You see, in Uganda’s judicial system, not every decision from a lower court can be challenged automatically in a higher one—especially when it’s about rethinking an agreement like this. The rules say you have to ask the lower court for approval to go higher, and you only have 14 days to do that after the decision.

Meanwhile, something else had changed. Back in 2020, CBA had gone through a big shift. It transferred all its business—loans, accounts, everything—to another bank called NC Bank Uganda Limited. With approval from Bank of Uganda, NC Bank changed its name to NCBA Bank Uganda Limited. So, CBA as a separate company stopped existing, but NCBA took over all its old responsibilities, including this dispute with Kare. NCBA even sent letters to the courts to let them know they were now handling these matters.

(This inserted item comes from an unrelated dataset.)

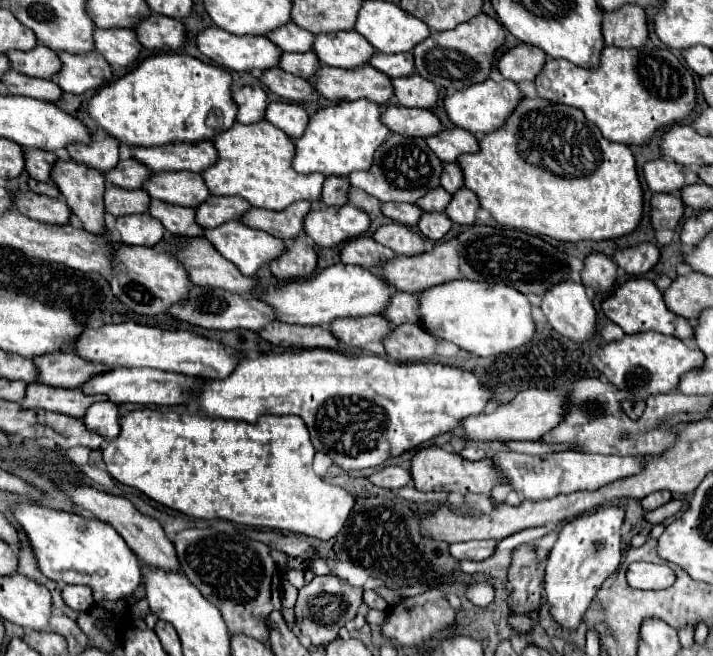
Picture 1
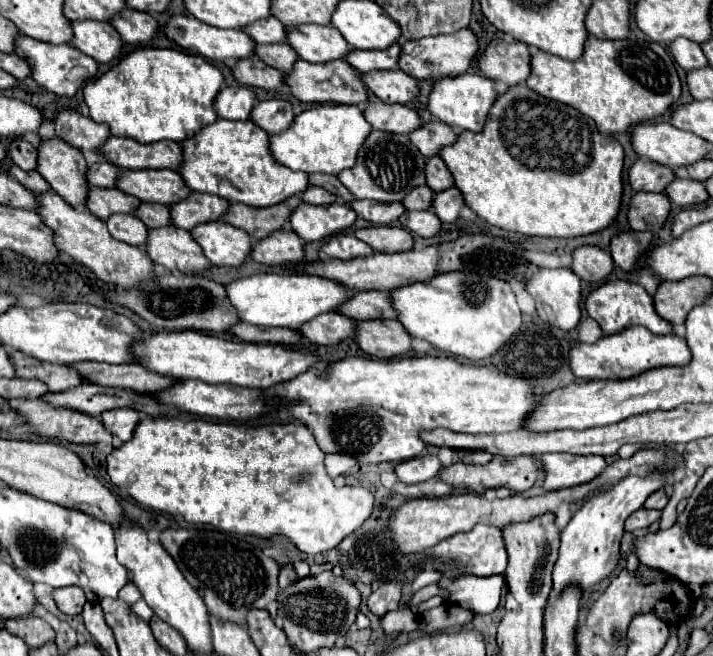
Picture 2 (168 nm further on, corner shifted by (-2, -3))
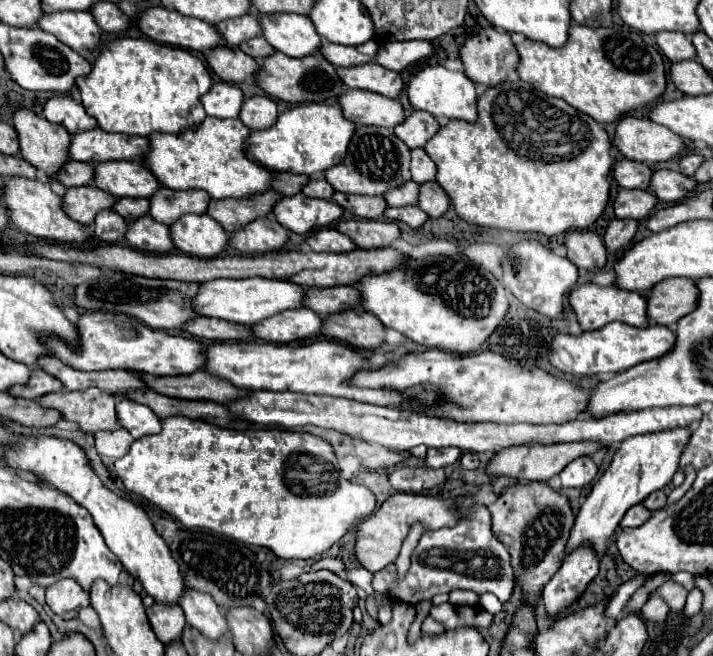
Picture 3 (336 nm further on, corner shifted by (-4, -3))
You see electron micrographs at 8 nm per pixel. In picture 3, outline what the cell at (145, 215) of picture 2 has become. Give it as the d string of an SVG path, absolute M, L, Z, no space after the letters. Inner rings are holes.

When Kare filed their challenge to the Court of Appeal, the bank (now acting through NCBA) stepped in. They said, “Wait a minute—this challenge shouldn’t even be here. Kare didn’t get the required permission from the lower court, and now the time limit has passed. It is like trying to board a bus after it’s already left the station.” They asked the higher court to cancel Kare’s challenge altogether.

Kare fought back. First, they argued that CBA no longer existed, so how could a “ghost” company complain? They showed papers from the 2019 board decision where NCBA took over CBA’s assets. “This whole request from the bank is invalid because they’re not a real company anymore,” Kare said. But as a backup, Kare admitted the permission slip-up was their lawyer’s honest mistake.

“Don’t punish us for that,” they pleaded. “We trusted our lawyer, and this challenge raises important questions that deserve a fair hearing. If needed, let us fix it now and move forward.”

The bank replied that the transfer was all legal and proper. NCBA had inherited everything from CBA, including the right to defend this case. A previous judge had already looked into this and confirmed that CBA could not act on its own anymore, but NCBA could step in. “We’re the ones really involved here,” the bank explained.

The Court of Appeal, made up of three judges, listened carefully. They thought about the main issue: agreements like the one between CBA and Kare are special. When both sides agree to settle, the court just stamps it—no deep judging involved. So, challenging it later is not straightforward; you can’t just jump to a higher court without following the steps.

The judges agreed that Kare missed a key step by not asking for permission right away. And since the 14-day window had closed long ago (from August 19, 2021, to September 2, 2021), it was too late to fix. They could not bend the rules just because it was a lawyer’s error or because Kare thought their case was strong. Rules are rules to keep things fair and orderly.

The judges also addressed the company name mix-up. They said NCBA was the rightful stand-in for CBA, as the transfer included all old business dealings, like the loan issues with Kare. So, the bank’s request was valid.

In the end, on September 3, 2025, the Court of Appeal sided with the bank. They canceled Kare’s challenge, saying it never should have started without permission. Kare had to pay the bank’s expenses for all this trouble.

It was a lesson in following procedures carefully—sometimes, skipping a step can end the whole journey before it begins.